Open sean-lagger opened 1 year ago

sean-lagger commented 1 year ago

As of now, the beforeError hook only handles HTTPErrors. A hook for handling errors like TimeoutError would be beneficial to avoid having to wrap every request call in try { ... } catch { ... } blocks

cerinoligutom commented 1 year ago

Is there a particular reason why TimeoutErrors do not go to the beforeError hook?

Our use case is to centralize all errors coming from this library and we're expecting that TimeoutError would go through beforeError as well, however it does not so we end up having to do try...catch statements downstream everywhere just so we could catch the TimeoutError thrown by this library. Is there a more elegant way to achieve this with the current API as of v0.33.3?

sindresorhus commented 1 year ago

The hook was originally designed to let users enrich HTTP response errors. It also does not receive network errors.

Just out of curiosity, if it would receive TimeoutError, what would you do with it in the hook?

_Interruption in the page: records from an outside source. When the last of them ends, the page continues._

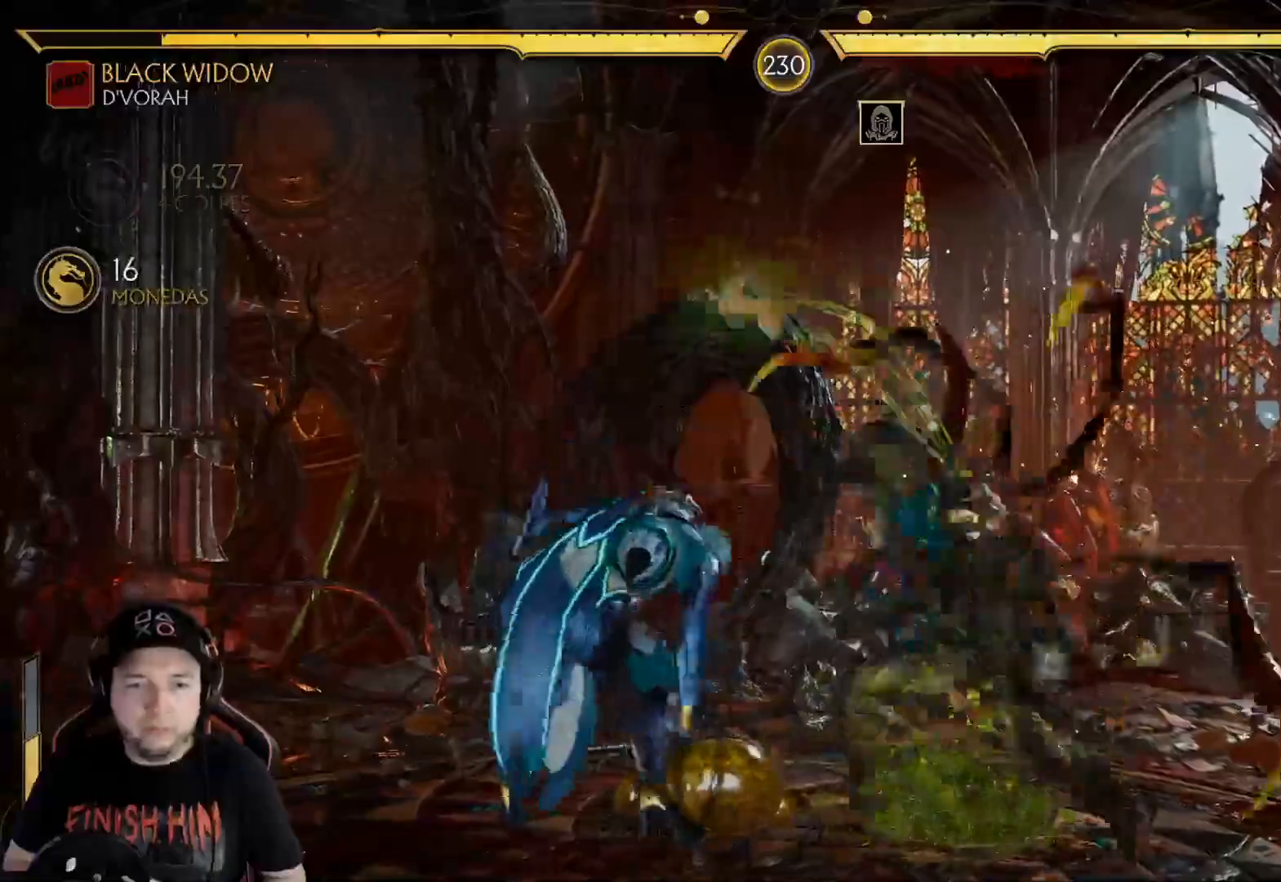
Gameplay with a controller (Xbox layout); each line is a JSON object with the inputs held at the frame after it. "events" lists button and stick changes between this image and that frame as [ms after this image, input, new state], when the widget could be followed in between. Not read: L3 R3 SHARE.
{"buttons": [], "left_stick": "center", "right_stick": "center", "events": [[84, "X", "down"], [167, "X", "up"], [251, "DPAD_LEFT", "up"], [251, "Y", "down"], [368, "Y", "up"]]}
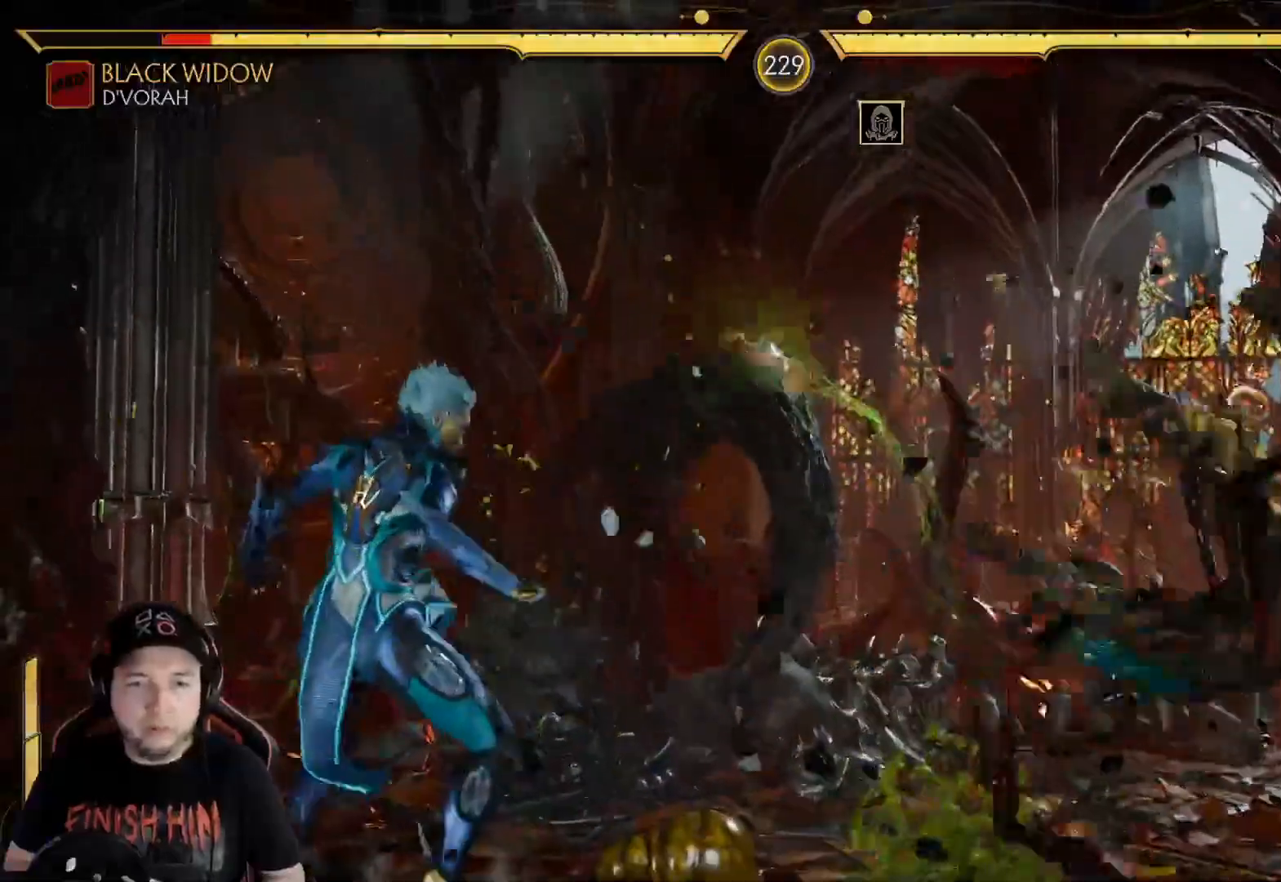
{"buttons": ["R2", "DPAD_DOWN"], "left_stick": "center", "right_stick": "center", "events": [[83, "DPAD_DOWN", "down"], [100, "R2", "down"], [217, "DPAD_DOWN", "up"], [284, "R2", "up"], [468, "R2", "down"], [484, "DPAD_DOWN", "down"]]}
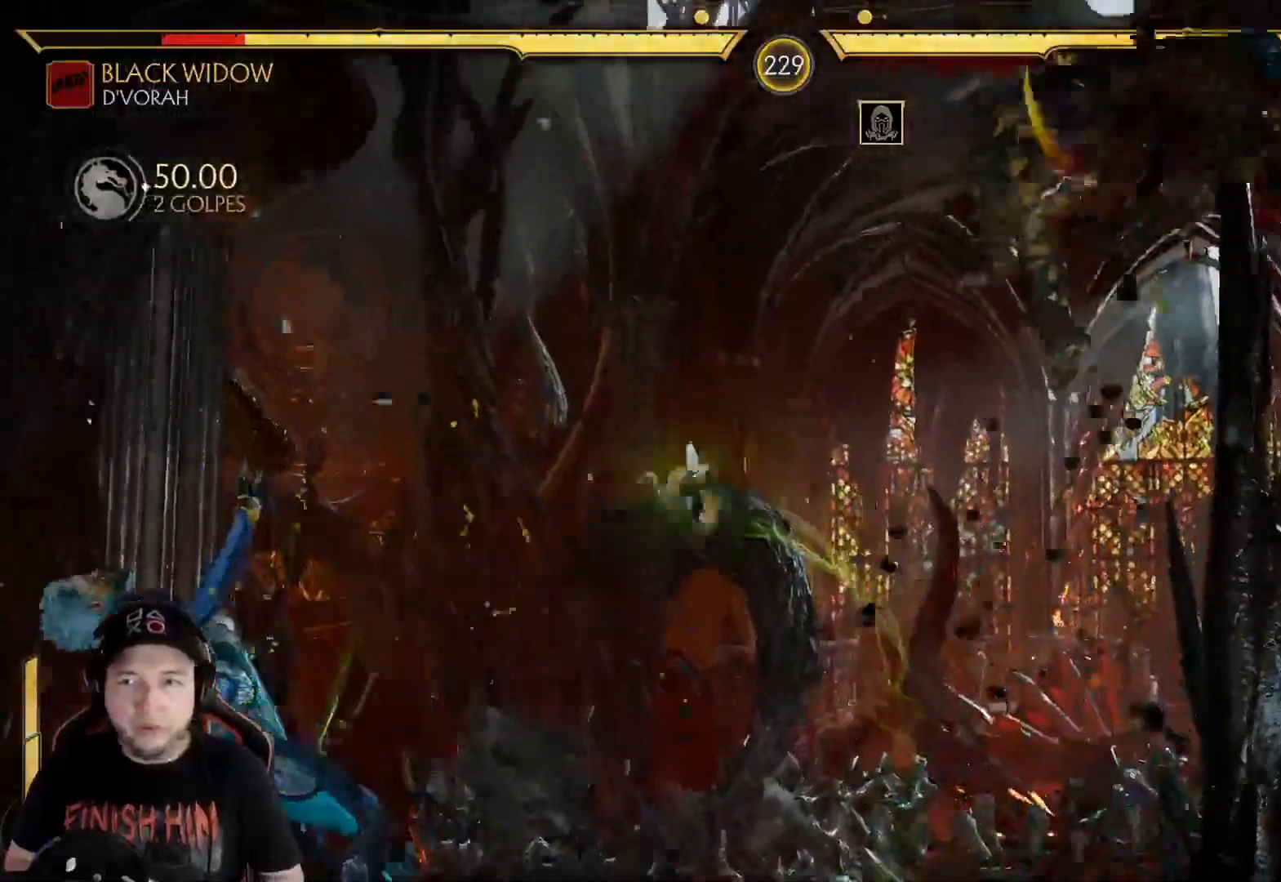
{"buttons": ["DPAD_DOWN"], "left_stick": "center", "right_stick": "center", "events": [[334, "DPAD_DOWN", "up"], [418, "R2", "up"], [451, "DPAD_DOWN", "down"]]}
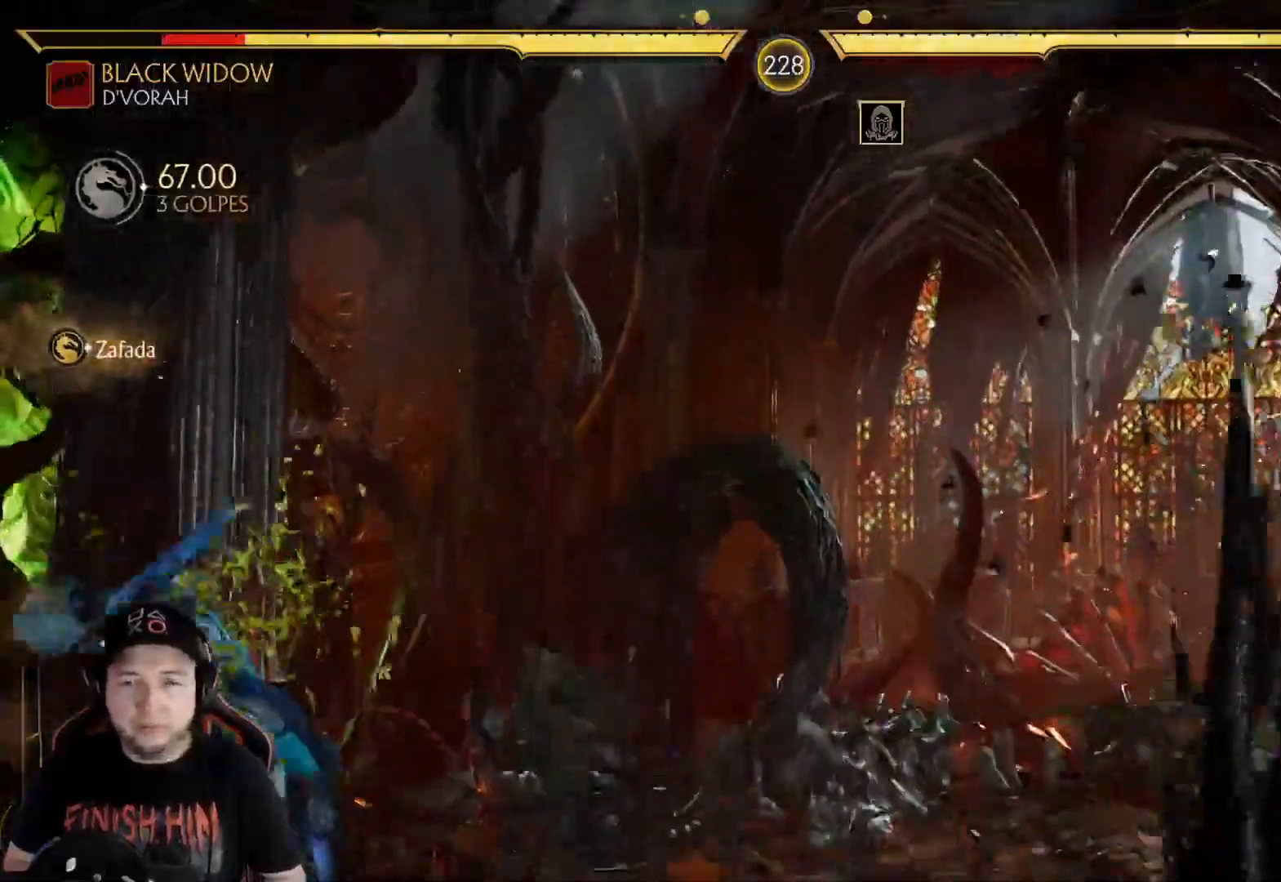
{"buttons": ["DPAD_LEFT"], "left_stick": "center", "right_stick": "center", "events": [[50, "DPAD_DOWN", "up"], [134, "DPAD_DOWN", "down"], [217, "DPAD_DOWN", "up"], [317, "DPAD_LEFT", "down"], [401, "DPAD_LEFT", "up"], [451, "DPAD_LEFT", "down"]]}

sean-lagger commented 1 year ago

Basically the intent is to have a centralized way to handle errors like TimeoutError so that we don't have to run a try...catch for every call while still leveraging the Ky instance.

"Just out of curiosity, if it would receive TimeoutError, what would you do with it in the hook?" Primarily communicating that a timeout error has occurred to the user in the UI, amongst other things

sindresorhus commented 1 year ago

Primarily communicating that a timeout error has occurred to the user in the UI, amongst other things

The hook expects you to return an error though, so even if it supported receiving TimeoutError, you would not be able to silence the error.

The hook function receives a HTTPError as an argument and should return an instance of HTTPError. - https://github.com/sindresorhus/ky#hooksbeforeerror

sindresorhus commented 1 year ago

Basically the intent is to have a centralized way to handle errors like TimeoutError so that we don't have to run a try...catch for every call while still leveraging the Ky instance.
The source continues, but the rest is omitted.